About this task> Reproduce, without any change, the lines from the one containing "事实上，不只有华盛顿蓄奴，杰" through the one containing "但是内部不支持，睡王自己没有", both of those included.

Source records>
----------------------------------------

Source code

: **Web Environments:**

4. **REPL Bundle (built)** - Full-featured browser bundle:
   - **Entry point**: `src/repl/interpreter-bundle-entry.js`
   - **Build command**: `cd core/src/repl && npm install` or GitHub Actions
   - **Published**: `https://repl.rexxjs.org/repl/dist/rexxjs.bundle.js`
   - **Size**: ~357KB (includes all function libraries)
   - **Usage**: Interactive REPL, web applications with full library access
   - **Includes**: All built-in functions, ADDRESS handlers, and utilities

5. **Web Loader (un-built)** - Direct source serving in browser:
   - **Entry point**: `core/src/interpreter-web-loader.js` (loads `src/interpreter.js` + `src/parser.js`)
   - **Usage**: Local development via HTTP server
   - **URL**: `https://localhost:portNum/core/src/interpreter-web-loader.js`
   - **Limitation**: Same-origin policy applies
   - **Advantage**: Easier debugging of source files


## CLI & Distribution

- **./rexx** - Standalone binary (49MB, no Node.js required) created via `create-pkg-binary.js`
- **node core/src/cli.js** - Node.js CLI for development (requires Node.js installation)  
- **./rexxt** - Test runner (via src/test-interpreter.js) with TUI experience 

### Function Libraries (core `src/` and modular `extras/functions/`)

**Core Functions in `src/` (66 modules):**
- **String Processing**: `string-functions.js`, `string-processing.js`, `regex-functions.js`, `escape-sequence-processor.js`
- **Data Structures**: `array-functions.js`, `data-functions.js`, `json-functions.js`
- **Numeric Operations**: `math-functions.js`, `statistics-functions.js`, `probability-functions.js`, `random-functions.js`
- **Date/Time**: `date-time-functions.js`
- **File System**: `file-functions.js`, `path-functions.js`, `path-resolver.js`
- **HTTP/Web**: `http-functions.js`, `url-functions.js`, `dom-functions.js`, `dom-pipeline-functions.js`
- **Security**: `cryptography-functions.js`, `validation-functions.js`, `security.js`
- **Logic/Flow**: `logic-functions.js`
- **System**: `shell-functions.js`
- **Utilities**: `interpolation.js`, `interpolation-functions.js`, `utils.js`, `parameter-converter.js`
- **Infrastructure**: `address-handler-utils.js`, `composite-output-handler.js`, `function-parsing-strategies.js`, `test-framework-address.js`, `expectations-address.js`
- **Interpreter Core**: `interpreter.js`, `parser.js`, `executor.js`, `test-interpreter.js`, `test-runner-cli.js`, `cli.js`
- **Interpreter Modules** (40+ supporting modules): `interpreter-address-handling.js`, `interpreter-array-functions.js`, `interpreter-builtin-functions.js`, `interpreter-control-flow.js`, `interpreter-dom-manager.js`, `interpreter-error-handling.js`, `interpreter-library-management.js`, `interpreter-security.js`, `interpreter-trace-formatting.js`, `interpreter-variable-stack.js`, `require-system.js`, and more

----------------------------------------

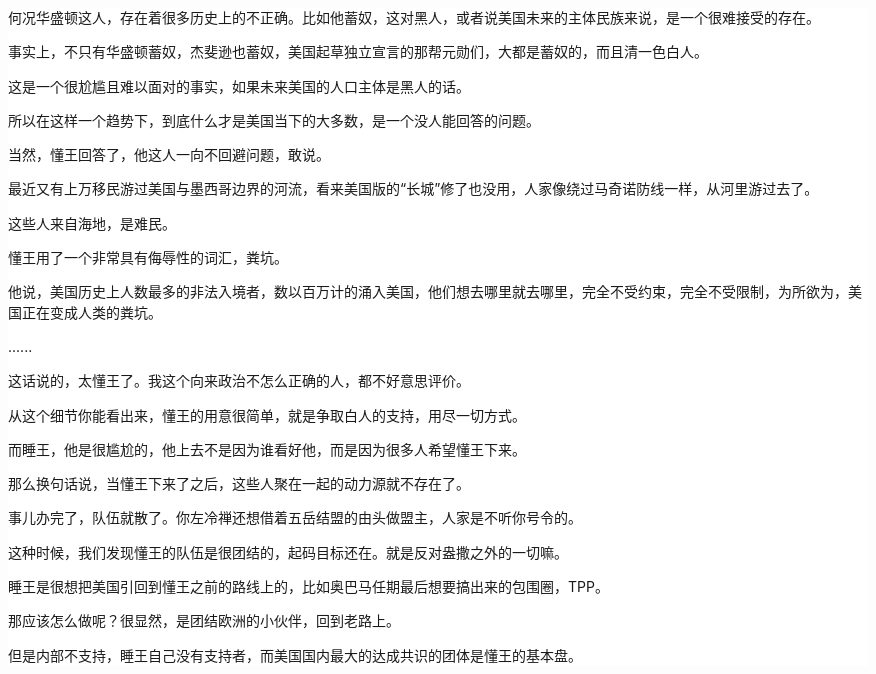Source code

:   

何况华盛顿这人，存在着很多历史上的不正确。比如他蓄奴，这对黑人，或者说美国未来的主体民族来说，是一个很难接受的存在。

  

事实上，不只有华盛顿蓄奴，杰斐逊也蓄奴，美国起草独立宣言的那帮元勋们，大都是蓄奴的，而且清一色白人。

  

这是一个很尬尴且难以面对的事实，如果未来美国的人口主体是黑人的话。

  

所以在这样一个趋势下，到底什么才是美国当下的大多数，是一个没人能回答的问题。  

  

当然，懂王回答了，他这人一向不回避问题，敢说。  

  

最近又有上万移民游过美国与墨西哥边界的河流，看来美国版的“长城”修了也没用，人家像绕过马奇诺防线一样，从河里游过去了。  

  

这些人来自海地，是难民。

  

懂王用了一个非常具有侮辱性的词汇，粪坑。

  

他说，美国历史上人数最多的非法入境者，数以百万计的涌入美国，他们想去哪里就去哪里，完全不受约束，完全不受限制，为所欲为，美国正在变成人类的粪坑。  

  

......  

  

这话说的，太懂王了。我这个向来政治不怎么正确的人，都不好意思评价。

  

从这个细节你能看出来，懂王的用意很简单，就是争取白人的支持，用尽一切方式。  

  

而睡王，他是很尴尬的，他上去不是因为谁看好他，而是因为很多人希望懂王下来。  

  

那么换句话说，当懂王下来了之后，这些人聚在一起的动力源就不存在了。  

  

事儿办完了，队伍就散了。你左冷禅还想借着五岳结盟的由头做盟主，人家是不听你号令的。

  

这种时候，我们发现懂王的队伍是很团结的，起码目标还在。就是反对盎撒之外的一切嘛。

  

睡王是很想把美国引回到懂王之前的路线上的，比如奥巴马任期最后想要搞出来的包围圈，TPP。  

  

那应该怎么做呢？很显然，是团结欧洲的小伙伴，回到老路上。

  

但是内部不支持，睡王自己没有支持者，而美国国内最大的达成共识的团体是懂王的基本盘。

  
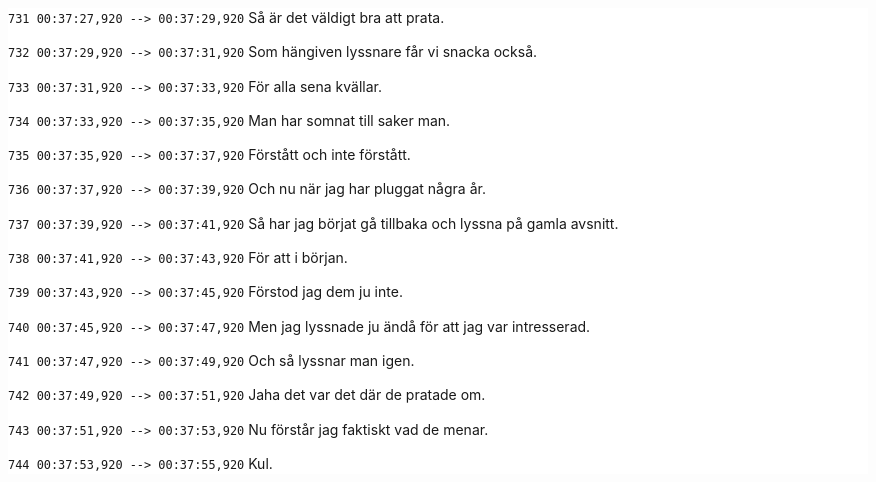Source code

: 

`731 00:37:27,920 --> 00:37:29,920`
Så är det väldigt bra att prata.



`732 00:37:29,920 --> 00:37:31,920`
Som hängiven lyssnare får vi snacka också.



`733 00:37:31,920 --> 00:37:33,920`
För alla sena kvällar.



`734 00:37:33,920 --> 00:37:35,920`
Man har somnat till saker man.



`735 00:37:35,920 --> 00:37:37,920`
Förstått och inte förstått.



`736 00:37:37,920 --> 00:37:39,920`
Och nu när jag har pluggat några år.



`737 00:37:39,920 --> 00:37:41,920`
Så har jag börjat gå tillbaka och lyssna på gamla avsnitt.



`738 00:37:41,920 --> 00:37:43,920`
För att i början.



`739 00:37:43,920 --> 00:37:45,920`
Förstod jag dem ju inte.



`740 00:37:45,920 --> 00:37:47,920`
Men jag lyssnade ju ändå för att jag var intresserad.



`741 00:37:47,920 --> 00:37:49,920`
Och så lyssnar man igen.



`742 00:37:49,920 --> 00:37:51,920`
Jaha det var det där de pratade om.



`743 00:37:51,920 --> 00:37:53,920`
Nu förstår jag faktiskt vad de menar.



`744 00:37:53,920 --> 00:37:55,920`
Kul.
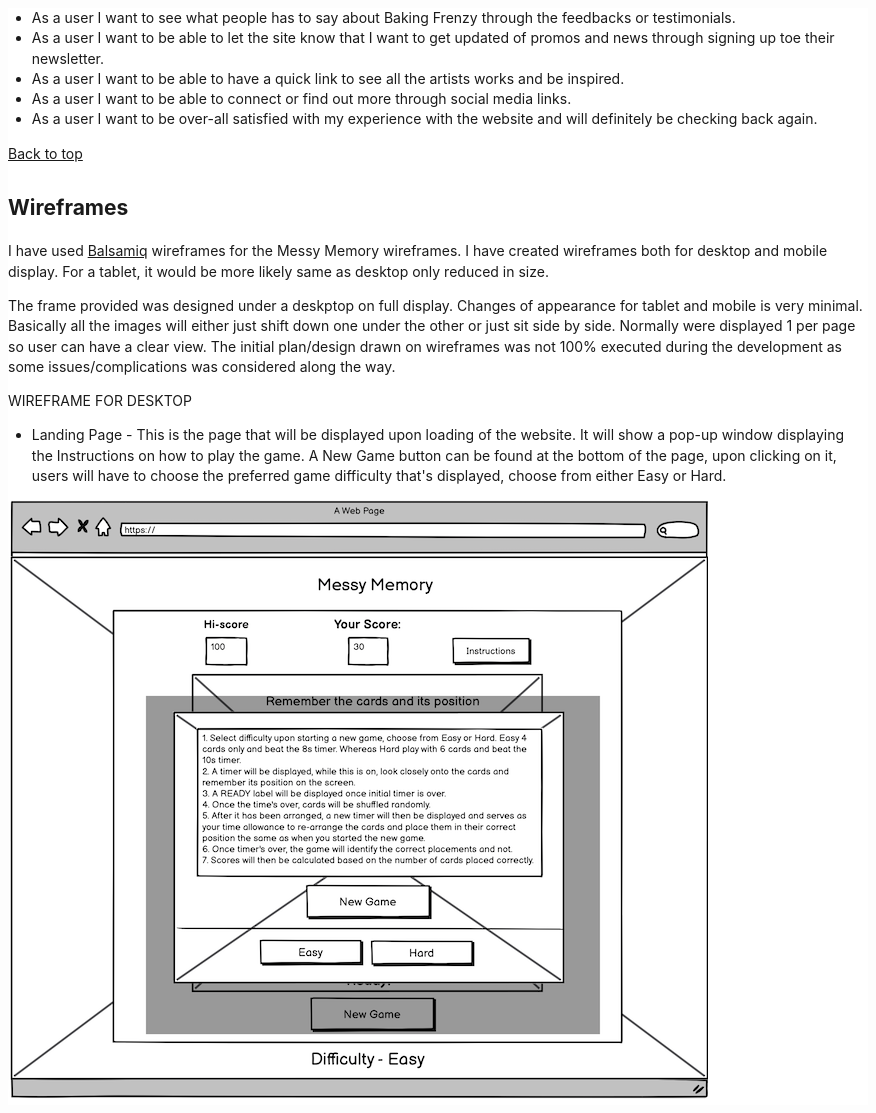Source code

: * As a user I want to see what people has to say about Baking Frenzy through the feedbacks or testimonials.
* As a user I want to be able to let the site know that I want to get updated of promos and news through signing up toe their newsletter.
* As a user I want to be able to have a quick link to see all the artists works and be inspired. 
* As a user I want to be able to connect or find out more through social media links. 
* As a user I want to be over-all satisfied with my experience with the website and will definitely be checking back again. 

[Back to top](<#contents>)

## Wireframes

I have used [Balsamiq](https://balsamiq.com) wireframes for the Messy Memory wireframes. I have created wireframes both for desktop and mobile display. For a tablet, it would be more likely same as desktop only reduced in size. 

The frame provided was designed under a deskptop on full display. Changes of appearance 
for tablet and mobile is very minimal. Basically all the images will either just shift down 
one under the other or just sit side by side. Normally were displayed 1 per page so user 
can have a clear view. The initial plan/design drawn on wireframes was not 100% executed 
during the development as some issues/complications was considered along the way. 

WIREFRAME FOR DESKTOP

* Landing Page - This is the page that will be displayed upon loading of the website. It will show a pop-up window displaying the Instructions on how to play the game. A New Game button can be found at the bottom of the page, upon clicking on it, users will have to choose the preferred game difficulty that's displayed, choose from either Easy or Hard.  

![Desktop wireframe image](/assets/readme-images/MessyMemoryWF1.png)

----------------------------------------

Reply>
事实上，不只有华盛顿蓄奴，杰斐逊也蓄奴，美国起草独立宣言的那帮元勋们，大都是蓄奴的，而且清一色白人。

  

这是一个很尬尴且难以面对的事实，如果未来美国的人口主体是黑人的话。

  

所以在这样一个趋势下，到底什么才是美国当下的大多数，是一个没人能回答的问题。  

  

当然，懂王回答了，他这人一向不回避问题，敢说。  

  

最近又有上万移民游过美国与墨西哥边界的河流，看来美国版的“长城”修了也没用，人家像绕过马奇诺防线一样，从河里游过去了。  

  

这些人来自海地，是难民。

  

懂王用了一个非常具有侮辱性的词汇，粪坑。

  

他说，美国历史上人数最多的非法入境者，数以百万计的涌入美国，他们想去哪里就去哪里，完全不受约束，完全不受限制，为所欲为，美国正在变成人类的粪坑。  

  

......  

  

这话说的，太懂王了。我这个向来政治不怎么正确的人，都不好意思评价。

  

从这个细节你能看出来，懂王的用意很简单，就是争取白人的支持，用尽一切方式。  

  

而睡王，他是很尴尬的，他上去不是因为谁看好他，而是因为很多人希望懂王下来。  

  

那么换句话说，当懂王下来了之后，这些人聚在一起的动力源就不存在了。  

  

事儿办完了，队伍就散了。你左冷禅还想借着五岳结盟的由头做盟主，人家是不听你号令的。

  

这种时候，我们发现懂王的队伍是很团结的，起码目标还在。就是反对盎撒之外的一切嘛。

  

睡王是很想把美国引回到懂王之前的路线上的，比如奥巴马任期最后想要搞出来的包围圈，TPP。  

  

那应该怎么做呢？很显然，是团结欧洲的小伙伴，回到老路上。

  

但是内部不支持，睡王自己没有支持者，而美国国内最大的达成共识的团体是懂王的基本盘。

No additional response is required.